━━ Records shown

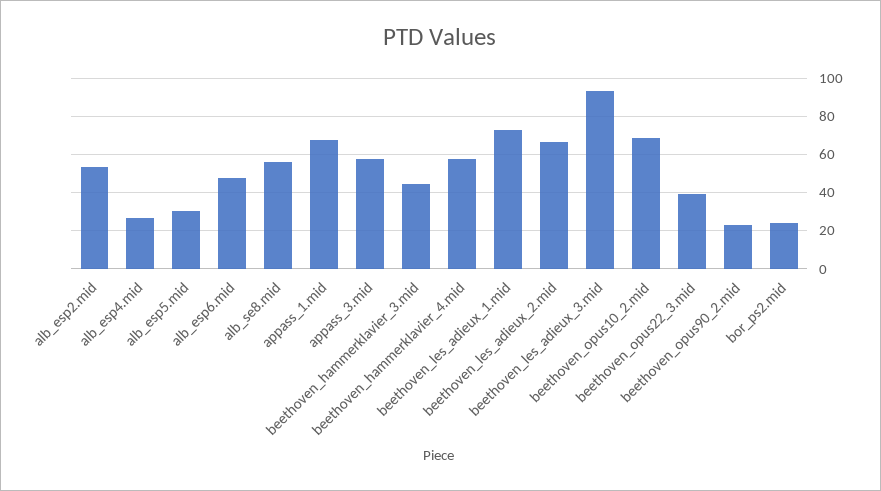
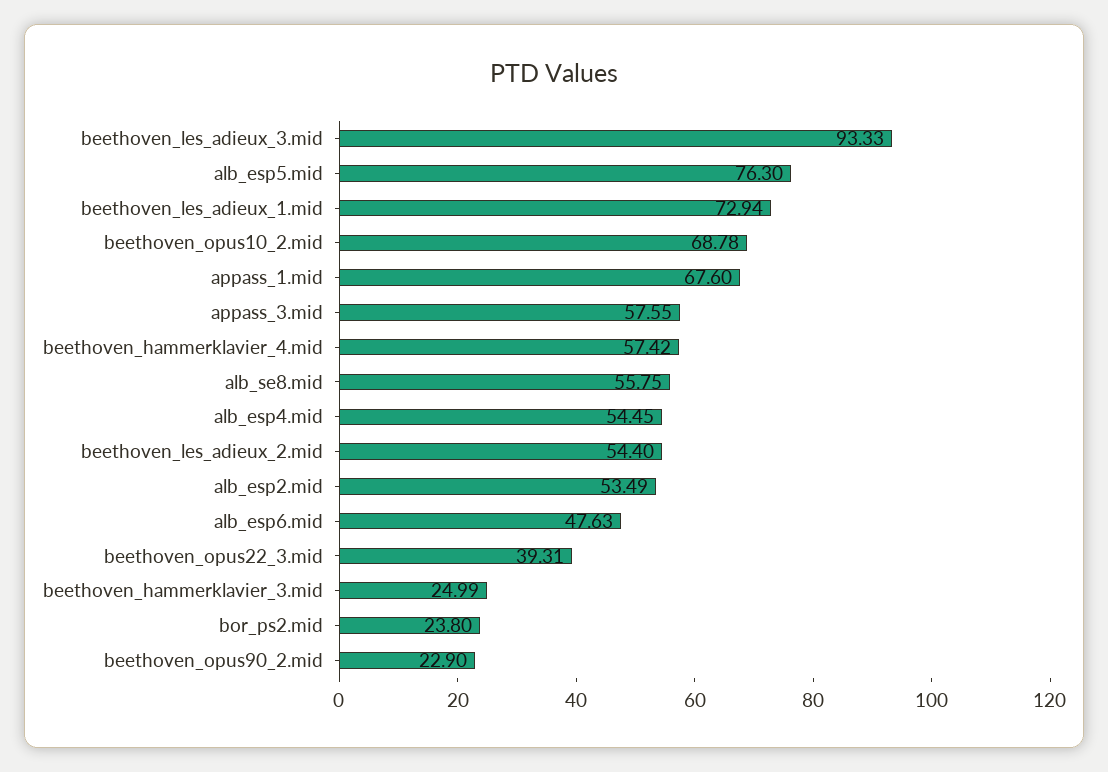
  {
    "alb_esp2.mid": 53.49,
-   "alb_esp4.mid": 25,
+   "alb_esp4.mid": 54.45,
-   "alb_esp5.mid": 30,
+   "alb_esp5.mid": 76.3,
    "alb_esp6.mid": 47.63,
    "alb_se8.mid": 55.75,
    "appass_1.mid": 67.6,
    "appass_3.mid": 57.55,
-   "beethoven_hammerklavier_3.mid": 45,
+   "beethoven_hammerklavier_3.mid": 24.99,
    "beethoven_hammerklavier_4.mid": 57.42,
    "beethoven_les_adieux_1.mid": 72.94,
-   "beethoven_les_adieux_2.mid": 65,
+   "beethoven_les_adieux_2.mid": 54.4,
    "beethoven_les_adieux_3.mid": 93.33,
    "beethoven_opus10_2.mid": 68.78,
    "beethoven_opus22_3.mid": 39.31,
    "beethoven_opus90_2.mid": 22.9,
    "bor_ps2.mid": 23.8
  }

━━━━

*Exercise aim*: Copy out all the data exactly; skip the pictures.

*Your response*:
  {
    "alb_esp2.mid": 53.49,
-   "alb_esp4.mid": 25,
+   "alb_esp4.mid": 54.45,
-   "alb_esp5.mid": 30,
+   "alb_esp5.mid": 76.3,
    "alb_esp6.mid": 47.63,
    "alb_se8.mid": 55.75,
    "appass_1.mid": 67.6,
    "appass_3.mid": 57.55,
-   "beethoven_hammerklavier_3.mid": 45,
+   "beethoven_hammerklavier_3.mid": 24.99,
    "beethoven_hammerklavier_4.mid": 57.42,
    "beethoven_les_adieux_1.mid": 72.94,
-   "beethoven_les_adieux_2.mid": 65,
+   "beethoven_les_adieux_2.mid": 54.4,
    "beethoven_les_adieux_3.mid": 93.33,
    "beethoven_opus10_2.mid": 68.78,
    "beethoven_opus22_3.mid": 39.31,
    "beethoven_opus90_2.mid": 22.9,
    "bor_ps2.mid": 23.8
  }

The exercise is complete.